Friday, February 2, 2018

Making the Monster: The Science Behind Mary Shelley's Frankenstein, by Kathryn Harkup

9781472933737
Bloomsbury, 2018
304 pp

hardcover, sent by the publisher

My many thanks to the lovely people at Bloomsbury for sending me this book.  Some time back I read and enjoyed this author's book A Is For Arsenic: The Poisons of Agatha Christie, in which the author had surveyed Christie's novels and short stories, and then wrote about fourteen different poisons -- arsenic through veronal -- used by Christie to kill off her victims.  Despite the gruesome subject matter, it was a fascinating book, so when I was asked if I would like a copy of Harkup's Making the Monster, I wasn't at all going to say no.

Kathryn Harkup is a chemist and as it says on her website, a "science communicator."  On the dustjacket blurb of this book we learn that she
"completed a doctorate on her favorite chemicals, phosphines, and went on to further postdoctoral research before realising that talking, writing and demonstrating science appealed a bit more than hours slaving over a hot fume-hood."
 Thank goodness for that, because in her role as "science communicator," she is able to take some very complicated science and distill it down so that people like me can understand it.  I love science but I will admit to being mystified by it at times; here I didn't feel overwhelmed or over my head.

That's a good thing, because Making the Monster, as the blurb says, "explores the scientific background" behind Mary Shelley's masterwork, Frankenstein: Or, Modern Prometheus, first published in 1818 and then again in 1831.  The book examines the "science behind the story," but it also pieces together the "political, social and scientific world that she grew up in."  The question that she poses at the outset is this:
"How did a teenager create a work of fiction that has enthralled, inspired and terrified for two centuries?" 
which, if you consider it, is a very good question indeed, one providing the framework for what comes next.

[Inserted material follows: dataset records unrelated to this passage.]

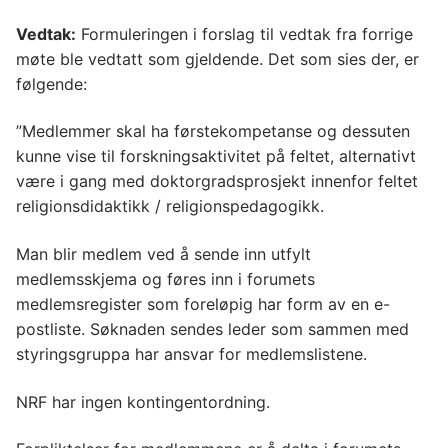
Vedtak:
Formuleringen i forslag til vedtak fra forrige
møte ble vedtatt som gjeldende. Det som sies der, er
følgende:
”Medlemmer skal ha førstekompetanse og dessuten
kunne vise til forskningsaktivitet på feltet, alternativt
være i gang med doktorgradsprosjekt innenfor feltet
religionsdidaktikk / religionspedagogikk.
Man blir medlem ved å sende inn utfylt
medlemsskjema og føres inn i forumets
medlemsregister som foreløpig har form av en e-
postliste. Søknaden sendes leder som sammen med
styringsgruppa har ansvar for medlemslistene.
NRF har ingen kontingentordning.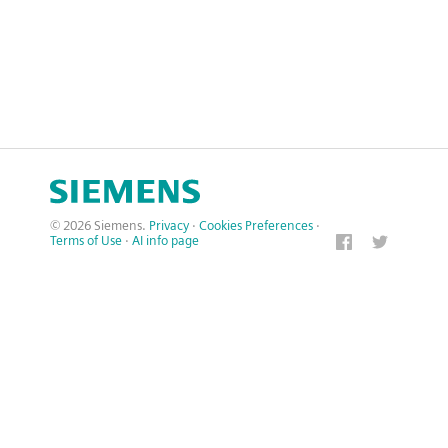
© 2026 Siemens.
Privacy
·
Cookies Preferences
·
Terms of Use
·
AI info page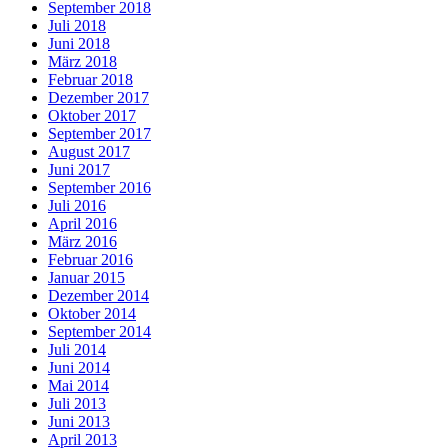
September 2018
Juli 2018
Juni 2018
März 2018
Februar 2018
Dezember 2017
Oktober 2017
September 2017
August 2017
Juni 2017
September 2016
Juli 2016
April 2016
März 2016
Februar 2016
Januar 2015
Dezember 2014
Oktober 2014
September 2014
Juli 2014
Juni 2014
Mai 2014
Juli 2013
Juni 2013
April 2013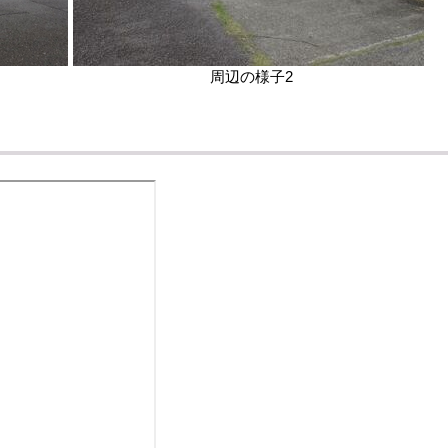
周辺の様子2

After a section on a brief look at the Enlightenment, the author takes us not only into Mary Shelley's life (family, education, contemporaries, her possible inspirations for her work, its creation at the Villa Diodati and the scandals! that followed her and her family), but into the novel itself, both the 1818 edition and the later, revised 1831 edition.  All of that makes for fascinating reading, but where this book actually shines is in following Victor Frankenstein as he makes progress in his creation.  This part is just plain genius, since alongside Victor in the fictional world, we are taken through the history of science up to that time step by step, as the author demonstrates what information was available to a young woman with a well-rounded education and sheds light on the work of scholars or other people who may have influenced Mary Shelley in her writing.  She also reveals how Victor's work may have followed or diverted from known science of the time.

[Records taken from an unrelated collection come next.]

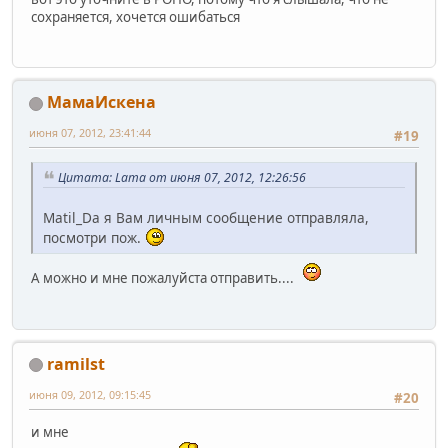
сохраняется, хочется ошибаться
МамаИскена
июня 07, 2012, 23:41:44
#19
Цитата: Lama от июня 07, 2012, 12:26:56
Matil_Da я Вам личным сообщение отправляла,
посмотри пож.
А можно и мне пожалуйста отправить....
ramilst
июня 09, 2012, 09:15:45
#20
и мне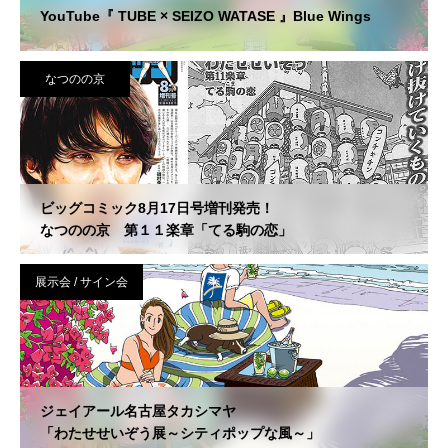
YouTube『 TUBE × SEIZO WATASE 』Blue Wings
なつのの京
ビッグコミック8月17日号増刊発売！
なつのの京 第１１楽章「てる駒の恋」
展示会 / サイン会
ジェイアール名古屋タカシマヤ
「わたせせいぞう展～シティポップな風～」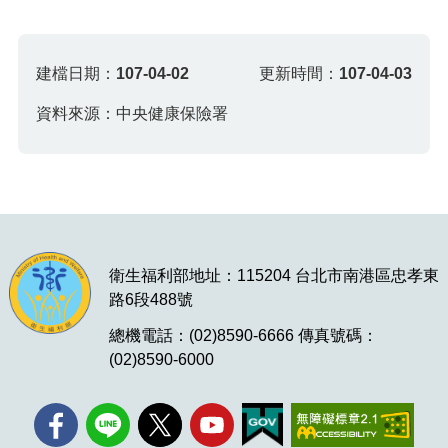
建檔日期：
107-04-02
更新時間：
107-04-03
資料來源：中央健康保險署
衛生福利部地址：115204 台北市南港區忠孝東
路6段488號
總機電話：(02)8590-6666 傳真號碼：
(02)8590-6000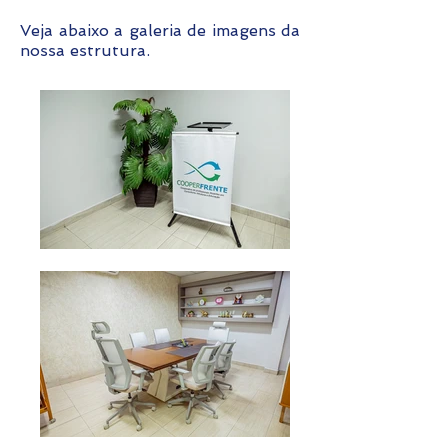
Veja abaixo a galeria de imagens da
nossa estrutura.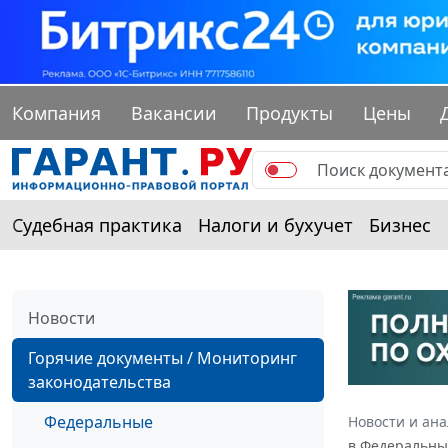
Компания
Вакансии
Продукты
Цены
Судебная практика
Налоги и бухучет
Бизнес
Новости
Горячие документы / Мониторинг
законодательства
Федеральные
Новости и ан
в Федеральны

Victor Frankenstein and his creation; 1831 edition illustration, reproduced in this book


We are guided through Victor's work first in collecting the "raw materials" aka body parts, and this leads to a brief discussion of the history of the study of anatomy and discoveries that were made through the process, while taking us into the world of "bodysnatchers, resurrectionists or the "sack-em-up men," which could often, as the author noted, provide a good living. Using this model (the fiction vs. the real science) she goes on to examine the question of how Victor would have been able to preserve what he'd collected against the history/practices of real-world counterparts, going on into how Victor constructed his creation.  She then turns to the  "small electrical machine" he built to provide the spark of life to his creature, and then it's on to the reanimation of his finished creation, which leads to some of the most interesting writing in this book  as she goes into the history of electricity and  experimentation in its potential uses in medicine, some of it just plain creepy.

Following this section is another excellent (albeit short) chapter that focuses on the mind of creature itself, and the moral implications of its creation; there is also a timeline in the back that is quite interesting and extremely useful.

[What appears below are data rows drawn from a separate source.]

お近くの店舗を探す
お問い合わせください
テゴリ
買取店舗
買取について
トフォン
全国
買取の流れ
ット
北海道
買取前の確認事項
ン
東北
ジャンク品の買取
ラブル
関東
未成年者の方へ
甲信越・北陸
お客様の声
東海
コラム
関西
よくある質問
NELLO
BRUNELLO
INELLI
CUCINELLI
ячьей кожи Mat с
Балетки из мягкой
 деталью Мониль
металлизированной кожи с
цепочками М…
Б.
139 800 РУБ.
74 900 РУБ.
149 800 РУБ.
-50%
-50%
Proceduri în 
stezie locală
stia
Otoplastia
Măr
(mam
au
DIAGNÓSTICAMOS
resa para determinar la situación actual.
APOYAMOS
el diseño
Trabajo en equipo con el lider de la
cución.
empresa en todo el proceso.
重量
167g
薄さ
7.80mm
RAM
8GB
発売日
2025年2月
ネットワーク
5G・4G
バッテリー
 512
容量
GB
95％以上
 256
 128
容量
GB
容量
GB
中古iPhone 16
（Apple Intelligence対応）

Once I started Making the Monster it was a book I was reluctant to put down for any reason, which says a lot since "scientifically-minded" is not a description I'd use in describing myself.  However, as I said earlier, the way in which the author put this book together made the science completely accessible so that the information is not at all overwhelming.   It is also a timely release, since it is now two hundred years since the publication of the original edition of Mary Shelley's Frankenstein, which as a novel has continuously captured people's imagination over the centuries.  Anyone at all who has read Shelley's book will love this one which gets behind the science fiction into the science fact.

highly recommended -- and again, my many, many thanks to the powers that be at Bloomsbury.